▶ [AIM OF THE EXERCISE]
In the records below, find the line containing "ring dip: (150, 149)" and return it together with every later line, exactly as written; pictures are to be omitted.

Human pose images with coordinates

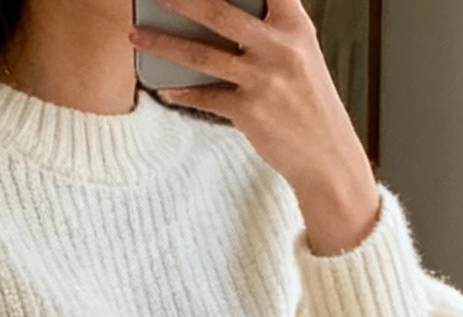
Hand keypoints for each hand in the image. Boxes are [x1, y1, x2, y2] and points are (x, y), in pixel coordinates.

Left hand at [130, 0, 380, 256]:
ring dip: (163, 43)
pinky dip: (180, 92)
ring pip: (203, 55)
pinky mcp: (249, 112)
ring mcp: (263, 80)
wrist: (326, 156)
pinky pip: (204, 97)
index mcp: (294, 24)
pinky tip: (162, 87)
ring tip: (135, 34)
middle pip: (220, 13)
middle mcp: (279, 47)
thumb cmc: (308, 100)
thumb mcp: (301, 52)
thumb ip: (271, 27)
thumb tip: (219, 14)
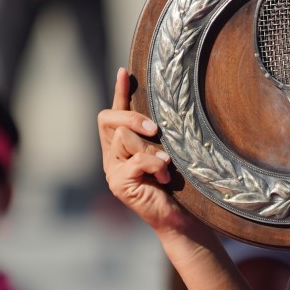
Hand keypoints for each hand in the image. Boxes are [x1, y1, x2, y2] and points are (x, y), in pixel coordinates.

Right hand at [98, 67, 204, 238]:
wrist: (179, 218)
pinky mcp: (118, 184)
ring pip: (123, 138)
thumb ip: (156, 135)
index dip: (119, 92)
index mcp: (120, 147)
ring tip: (166, 165)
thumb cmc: (178, 185)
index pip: (113, 114)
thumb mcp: (167, 151)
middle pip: (110, 119)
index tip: (125, 71)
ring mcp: (112, 171)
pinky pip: (136, 160)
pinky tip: (165, 175)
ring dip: (150, 149)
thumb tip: (163, 108)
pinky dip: (155, 164)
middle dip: (132, 118)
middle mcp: (111, 157)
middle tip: (156, 129)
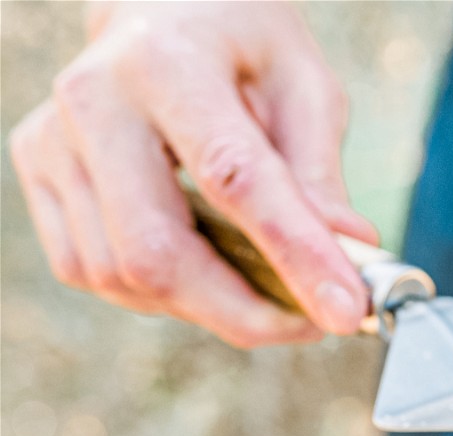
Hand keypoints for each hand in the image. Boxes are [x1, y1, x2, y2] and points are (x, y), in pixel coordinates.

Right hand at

▶ [PROBLEM SOLUTION]
ring dip: (150, 149)
thumb tip: (163, 108)
pinky dip: (155, 164)
middle dip: (132, 118)
middle mcp: (111, 157)
middle tip: (156, 129)
Hand keypoints for each hand in the image. Boxes are [x1, y1, x2, y2] and points are (x, y), in pixel coordinates.

Right hand at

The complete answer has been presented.